= EXERCISE INSTRUCTIONS =
Turn every line of text read from the records below into a Markdown table with the columns "Row" and "Text line", numbering the rows and skipping blank lines. Leave the pictures out of the table.

DATA TO USE below:

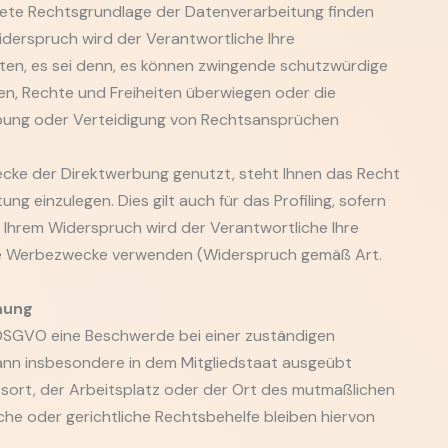
rete Rechtsgrundlage der Datenverarbeitung finden
iderspruch wird der Verantwortliche Ihre
en, es sei denn, es können zwingende schutzwürdige
en, Rechte und Freiheiten überwiegen oder die
bung oder Verteidigung von Rechtsansprüchen
ke der Direktwerbung genutzt, steht Ihnen das Recht
ng einzulegen. Dies gilt auch für das Profiling, sofern
 Ihrem Widerspruch wird der Verantwortliche Ihre
se Werbezwecke verwenden (Widerspruch gemäß Art.
nung
 DSGVO eine Beschwerde bei einer zuständigen
ann insbesondere in dem Mitgliedstaat ausgeübt
tsort, der Arbeitsplatz oder der Ort des mutmaßlichen
he oder gerichtliche Rechtsbehelfe bleiben hiervon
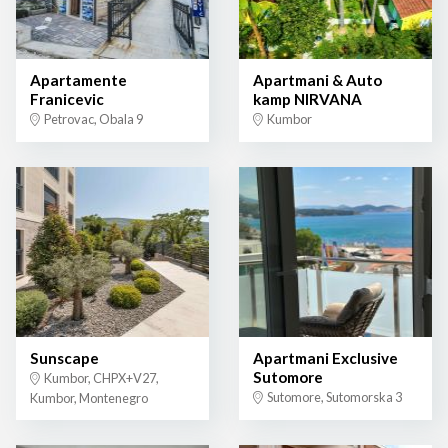
Apartamente
Apartmani & Auto
Franicevic
kamp NIRVANA
Petrovac, Obala 9
Kumbor
Sunscape
Apartmani Exclusive
Sutomore
Kumbor, CHPX+V27,
Sutomore, Sutomorska 3
Kumbor, Montenegro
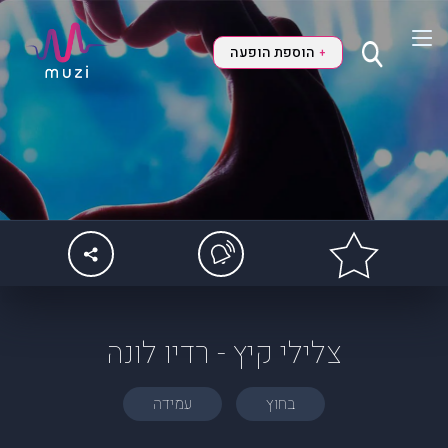
הוספת הופעה
+
צלילי קיץ - רדיו לונה
בחוץ
עמידה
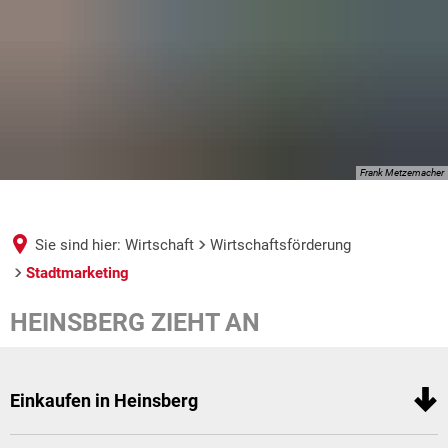
Frank Metzemacher
Sie sind hier:
Wirtschaft
Wirtschaftsförderung
Stadtmarketing
Stadtmarketing
HEINSBERG ZIEHT AN
Einkaufen in Heinsberg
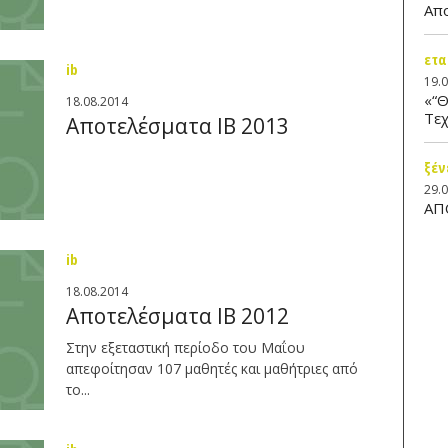
Απ
ετα
ib
19.
«“Θ
18.08.2014
Τεχ
Αποτελέσματα IB 2013
ξέν
29.
ΑΠ
ib
18.08.2014
Αποτελέσματα IB 2012
Στην εξεταστική περίοδο του Μαΐου
απεφοίτησαν 107 μαθητές και μαθήτριες από
το...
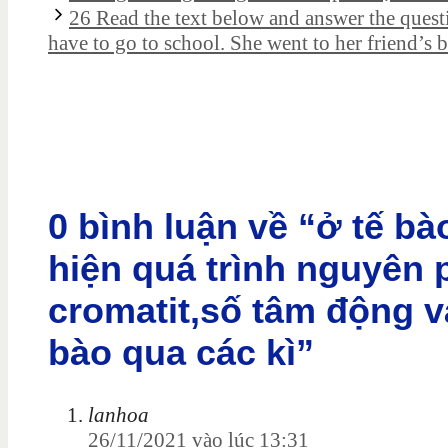
26 Read the text below and answer the quest
have to go to school. She went to her friend’s b
0 bình luận về “ở tế b
hiện quá trình nguyên 
cromatit,số tâm động v
bào qua các kì”
lanhoa
26/11/2021 vào lúc 13:31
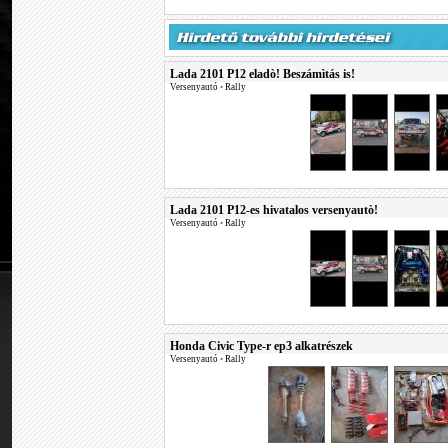
Lada 2101 P12 eladò! Beszámìtás is!
Versenyautó
•
Rally
Lada 2101 P12-es hivatalos versenyautò!
Versenyautó
•
Rally
Honda Civic Type-r ep3 alkatrészek
Versenyautó
•
Rally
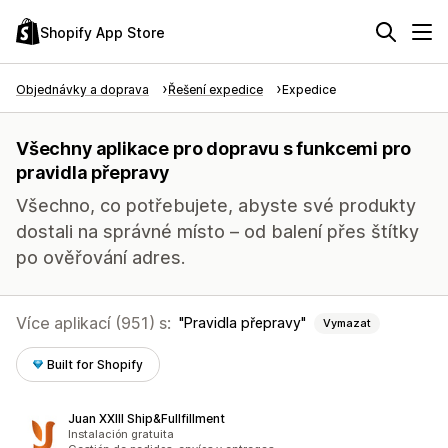
Shopify App Store
Objednávky a doprava
Řešení expedice
Expedice
Všechny aplikace pro dopravu s funkcemi pro
pravidla přepravy
Všechno, co potřebujete, abyste své produkty
dostali na správné místo – od balení přes štítky
po ověřování adres.
Více aplikací (951) s:
Pravidla přepravy
Vymazat
Built for Shopify
Juan XXIII Ship&Fullfillment
Instalación gratuita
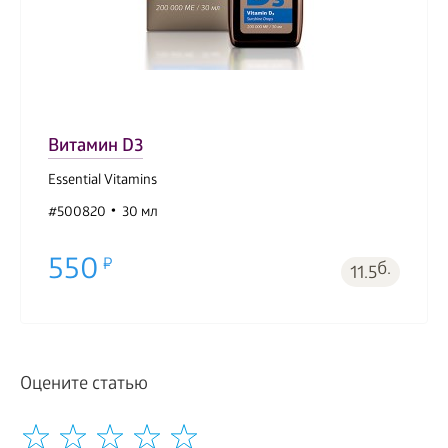
Витамин D3
Essential Vitamins
#500820
30 мл
550
б.
11.5
Оцените статью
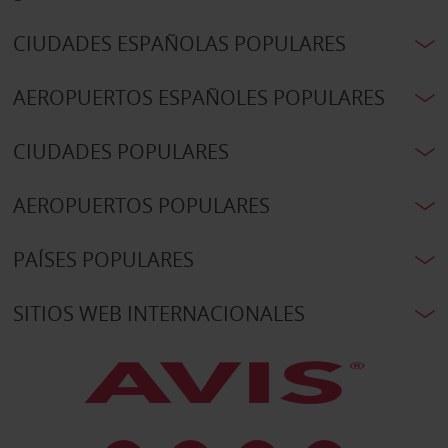
CIUDADES ESPAÑOLAS POPULARES
AEROPUERTOS ESPAÑOLES POPULARES
CIUDADES POPULARES
AEROPUERTOS POPULARES
PAÍSES POPULARES
SITIOS WEB INTERNACIONALES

End of DATA TO USE.

= RESULT FOR THIS EXERCISE =
| Row | Text line |
|---|---|
| 1 | rete Rechtsgrundlage der Datenverarbeitung finden |
| 2 | iderspruch wird der Verantwortliche Ihre |
| 3 | en, es sei denn, es können zwingende schutzwürdige |
| 4 | en, Rechte und Freiheiten überwiegen oder die |
| 5 | bung oder Verteidigung von Rechtsansprüchen |
| 6 | ke der Direktwerbung genutzt, steht Ihnen das Recht |
| 7 | ng einzulegen. Dies gilt auch für das Profiling, sofern |
| 8 |  Ihrem Widerspruch wird der Verantwortliche Ihre |
| 9 | se Werbezwecke verwenden (Widerspruch gemäß Art. |
| 10 | nung |
| 11 |  DSGVO eine Beschwerde bei einer zuständigen |
| 12 | ann insbesondere in dem Mitgliedstaat ausgeübt |
| 13 | tsort, der Arbeitsplatz oder der Ort des mutmaßlichen |
| 14 | he oder gerichtliche Rechtsbehelfe bleiben hiervon |
| 15 | Apartamente |
| 16 | Apartmani & Auto |
| 17 | Franicevic |
| 18 | kamp NIRVANA |
| 19 | Petrovac, Obala 9 |
| 20 | Kumbor |
| 21 | Sunscape |
| 22 | Apartmani Exclusive |
| 23 | Sutomore |
| 24 | Kumbor, CHPX+V27, |
| 25 | Sutomore, Sutomorska 3 |
| 26 | Kumbor, Montenegro |
| 27 | הוספת הופעה |
| 28 | + |
| 29 | צלילי קיץ - רדיו לונה |
| 30 | בחוץ |
| 31 | עמידה |
| 32 | Frank Metzemacher |
| 33 | Sie sind hier: |
| 34 | Wirtschaft |
| 35 | Wirtschaftsförderung |
| 36 | Stadtmarketing |
| 37 | Stadtmarketing |
| 38 | HEINSBERG ZIEHT AN |
| 39 | Einkaufen in Heinsberg |
| 40 | Απ |
| 41 | ετα |
| 42 | ib |
| 43 | 19. |
| 44 | «“Θ |
| 45 | 18.08.2014 |
| 46 | Τεχ |
| 47 | Αποτελέσματα IB 2013 |
| 48 | ξέν |
| 49 | 29. |
| 50 | ΑΠ |
| 51 | ib |
| 52 | 18.08.2014 |
| 53 | Αποτελέσματα IB 2012 |
| 54 | Στην εξεταστική περίοδο του Μαΐου |
| 55 | απεφοίτησαν 107 μαθητές και μαθήτριες από |
| 56 | το... |
| 57 | 26 Read the text below and answer the quest |
| 58 | have to go to school. She went to her friend’s b |
| 59 | 0 bình luận về “ở tế b |
| 60 | hiện quá trình nguyên  |
| 61 | cromatit,số tâm động v |
| 62 | bào qua các kì” |
| 63 | lanhoa |
| 64 | 26/11/2021 vào lúc 13:31 |
| 65 | Lada 2101 P12 eladò! Beszámìtás is! |
| 66 | Versenyautó |
| 67 | • |
| 68 | Rally |
| 69 | Lada 2101 P12-es hivatalos versenyautò! |
| 70 | Versenyautó |
| 71 | • |
| 72 | Rally |
| 73 | Honda Civic Type-r ep3 alkatrészek |
| 74 | Versenyautó |
| 75 | • |
| 76 | Rally |
| 77 | Shopify App Store |
| 78 | Objednávky a doprava |
| 79 | Řešení expedice |
| 80 | Expedice |
| 81 | Všechny aplikace pro dopravu s funkcemi pro |
| 82 | pravidla přepravy |
| 83 | Všechno, co potřebujete, abyste své produkty |
| 84 | dostali na správné místo – od balení přes štítky |
| 85 | po ověřování adres. |
| 86 | Více aplikací (951) s: |
| 87 | Pravidla přepravy |
| 88 | Vymazat |
| 89 | Built for Shopify |
| 90 | Juan XXIII Ship&Fullfillment |
| 91 | Instalación gratuita |
| 92 | Витамин D3 |
| 93 | Essential Vitamins |
| 94 | #500820 |
| 95 | 30 мл |
| 96 | 550 |
| 97 | б. |
| 98 | 11.5 |
| 99 | Оцените статью |
| 100 | CIUDADES ESPAÑOLAS POPULARES |
| 101 | AEROPUERTOS ESPAÑOLES POPULARES |
| 102 | CIUDADES POPULARES |
| 103 | AEROPUERTOS POPULARES |
| 104 | PAÍSES POPULARES |
| 105 | SITIOS WEB INTERNACIONALES |